Nu comme un ver, il n’ose pas plonger. Les mains cachant son sexe, la peur au ventre, il recule… Enfants, de nombreux Rennais ont éprouvé, comme lui, la frousse de sauter du plongeoir de la piscine Saint-Georges. Enfant, ils ont tous pataugé dans ce grand bassin bleu de 33 mètres.
Jeudi soir, les 200 privilégiés de Swimming poules et flying coqs par Philippe Decouflé ont renoué avec leurs réminiscences aquatiques. Car c’est là la force de ce spectacle, il replonge dans notre passé et dans nos souvenirs. On sursaute au moindre coup de sifflet intempestif du maître nageur. On peste contre l’exiguïté des cabines. On trempe enfin son pied délicatement dans l’eau pour savoir si elle est vraiment froide.

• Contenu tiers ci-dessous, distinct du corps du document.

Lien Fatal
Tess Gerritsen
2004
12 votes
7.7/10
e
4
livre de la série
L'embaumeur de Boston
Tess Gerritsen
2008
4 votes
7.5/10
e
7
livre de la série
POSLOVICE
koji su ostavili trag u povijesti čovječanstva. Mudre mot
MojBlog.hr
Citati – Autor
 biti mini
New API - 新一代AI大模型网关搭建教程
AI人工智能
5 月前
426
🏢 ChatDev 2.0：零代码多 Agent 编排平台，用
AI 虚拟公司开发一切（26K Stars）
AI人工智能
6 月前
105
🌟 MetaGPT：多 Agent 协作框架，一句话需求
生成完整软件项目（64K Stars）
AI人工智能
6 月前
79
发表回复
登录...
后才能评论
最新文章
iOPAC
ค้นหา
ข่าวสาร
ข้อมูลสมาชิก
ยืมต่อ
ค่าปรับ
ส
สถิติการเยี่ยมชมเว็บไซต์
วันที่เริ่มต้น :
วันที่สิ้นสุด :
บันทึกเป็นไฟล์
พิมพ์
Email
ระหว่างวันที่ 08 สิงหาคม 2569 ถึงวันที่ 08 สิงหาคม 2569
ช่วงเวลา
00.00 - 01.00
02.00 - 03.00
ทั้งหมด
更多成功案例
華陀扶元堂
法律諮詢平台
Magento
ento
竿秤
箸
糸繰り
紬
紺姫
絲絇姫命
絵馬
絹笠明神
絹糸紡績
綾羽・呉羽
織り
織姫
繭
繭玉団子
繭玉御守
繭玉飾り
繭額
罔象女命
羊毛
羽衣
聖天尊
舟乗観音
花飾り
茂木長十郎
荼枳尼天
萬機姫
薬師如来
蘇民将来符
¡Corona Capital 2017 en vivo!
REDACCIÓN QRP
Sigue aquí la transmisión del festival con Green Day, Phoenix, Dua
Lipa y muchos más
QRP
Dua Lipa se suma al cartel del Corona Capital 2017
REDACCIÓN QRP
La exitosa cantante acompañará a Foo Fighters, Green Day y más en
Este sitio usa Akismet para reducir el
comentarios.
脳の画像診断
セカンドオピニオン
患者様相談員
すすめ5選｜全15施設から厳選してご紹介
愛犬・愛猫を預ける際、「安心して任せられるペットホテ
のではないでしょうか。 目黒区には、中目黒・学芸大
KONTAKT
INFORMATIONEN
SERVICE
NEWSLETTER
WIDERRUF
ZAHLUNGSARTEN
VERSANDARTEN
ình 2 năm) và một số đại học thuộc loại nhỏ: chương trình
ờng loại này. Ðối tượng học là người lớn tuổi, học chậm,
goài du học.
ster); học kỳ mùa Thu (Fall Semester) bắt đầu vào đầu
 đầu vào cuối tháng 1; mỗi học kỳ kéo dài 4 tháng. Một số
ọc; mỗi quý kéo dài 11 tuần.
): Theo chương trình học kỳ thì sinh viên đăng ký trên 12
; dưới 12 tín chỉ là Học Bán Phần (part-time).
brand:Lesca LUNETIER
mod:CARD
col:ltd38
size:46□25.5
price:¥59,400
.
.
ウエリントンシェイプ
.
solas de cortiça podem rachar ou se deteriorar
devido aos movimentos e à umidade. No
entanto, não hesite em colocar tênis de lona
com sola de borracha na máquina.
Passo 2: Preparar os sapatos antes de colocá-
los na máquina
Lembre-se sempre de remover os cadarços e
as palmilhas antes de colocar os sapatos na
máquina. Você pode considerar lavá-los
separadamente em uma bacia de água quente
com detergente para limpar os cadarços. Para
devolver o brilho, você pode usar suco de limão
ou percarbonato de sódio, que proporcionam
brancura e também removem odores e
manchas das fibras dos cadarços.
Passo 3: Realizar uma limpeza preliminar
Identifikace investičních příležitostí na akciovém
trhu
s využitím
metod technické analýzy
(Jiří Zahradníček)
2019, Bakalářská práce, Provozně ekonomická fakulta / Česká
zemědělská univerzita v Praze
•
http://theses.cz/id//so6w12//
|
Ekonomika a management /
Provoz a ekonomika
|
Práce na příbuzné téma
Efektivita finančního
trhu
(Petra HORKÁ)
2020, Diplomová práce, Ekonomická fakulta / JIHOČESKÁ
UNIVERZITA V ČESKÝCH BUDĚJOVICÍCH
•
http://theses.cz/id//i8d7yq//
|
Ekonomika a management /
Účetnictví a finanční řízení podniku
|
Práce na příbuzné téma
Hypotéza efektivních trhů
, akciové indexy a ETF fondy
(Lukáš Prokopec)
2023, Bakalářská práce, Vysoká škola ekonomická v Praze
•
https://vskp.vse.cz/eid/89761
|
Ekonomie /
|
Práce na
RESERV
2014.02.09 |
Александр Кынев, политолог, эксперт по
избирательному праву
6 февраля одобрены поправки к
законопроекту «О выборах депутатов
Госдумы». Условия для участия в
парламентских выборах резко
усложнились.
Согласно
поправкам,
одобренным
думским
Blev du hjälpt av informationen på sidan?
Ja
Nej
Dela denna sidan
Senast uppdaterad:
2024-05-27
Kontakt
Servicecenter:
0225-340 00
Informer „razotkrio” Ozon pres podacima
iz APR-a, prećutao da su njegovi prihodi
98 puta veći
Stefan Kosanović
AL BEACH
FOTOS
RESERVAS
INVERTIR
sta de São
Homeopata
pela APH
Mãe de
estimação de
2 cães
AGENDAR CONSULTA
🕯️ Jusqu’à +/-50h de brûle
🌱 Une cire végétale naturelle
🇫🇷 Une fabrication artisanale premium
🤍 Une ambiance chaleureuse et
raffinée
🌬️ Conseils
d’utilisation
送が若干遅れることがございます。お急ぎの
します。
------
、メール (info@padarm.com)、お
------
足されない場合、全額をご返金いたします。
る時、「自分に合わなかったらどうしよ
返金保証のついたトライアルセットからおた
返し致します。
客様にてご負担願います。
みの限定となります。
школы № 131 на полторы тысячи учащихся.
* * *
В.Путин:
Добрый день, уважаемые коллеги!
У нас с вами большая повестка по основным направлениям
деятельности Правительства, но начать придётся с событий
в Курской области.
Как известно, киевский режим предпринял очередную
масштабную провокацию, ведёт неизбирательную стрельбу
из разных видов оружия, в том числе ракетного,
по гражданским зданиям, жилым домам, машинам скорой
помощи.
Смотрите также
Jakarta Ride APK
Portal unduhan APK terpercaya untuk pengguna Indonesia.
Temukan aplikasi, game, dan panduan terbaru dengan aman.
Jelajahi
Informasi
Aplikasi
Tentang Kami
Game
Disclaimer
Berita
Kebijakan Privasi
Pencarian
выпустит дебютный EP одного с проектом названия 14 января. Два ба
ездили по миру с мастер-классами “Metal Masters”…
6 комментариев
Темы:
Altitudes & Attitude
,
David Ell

A la manière d’un Tati, les danseurs et danseuses de Découflé pénètrent dans l’enceinte bleue d’Odorico, le mosaïste de Saint Georges. Ils sont comme des êtres désarticulés à la recherche d’un hypothétique équilibre sur le carrelage glissant. Des poules et des coqs aux allures humaines qui prennent l’air dégagé d’un Gary Grant ou les moues suggestives de Marylin Monroe.
Inlassablement, Decouflé renvoie à nos angoisses corporelles de petits garçons ou de petites filles en maillots de bain trop petits. Heureusement, le plongeon dans l’intemporalité n’est jamais loin. Il soulage notre mal-être et purifie nos tracas. La piscine de Decouflé est un bain de jouvence où Johnny Weismuller retrouve avec joie sa peau de Tarzan.
A Saint-Georges, le célèbre chorégraphe remet au goût du jour les ballets nautiques d’Esther Williams où les naïades en maillot une pièce plongeaient sous les caméras de Georges Sydney. On est dans les années trente… celles de la construction de Saint-Georges. Mais loin de nous l’envie de résumer sa performance à un retour dans le passé. Decouflé est résolument moderne, jonglant avec les éclairages, la musique de Nosfell et les vidéos aquatiques.
Dans cet univers, les nageurs androgynes à l’allure de Grâce Jones croisent Christophe Salengro, président du Groland. Ils dansent pour nous, éclaboussant nos principes et leurs camarades de jeux sur un Radeau de la Méduse. Ils nous emmènent en barque vers le fond de l’eau où règnent en maîtres des sirènes masculines.
Bienvenue dans le monde de Decouflé, étrange, loufoque, mais si délibérément touchant.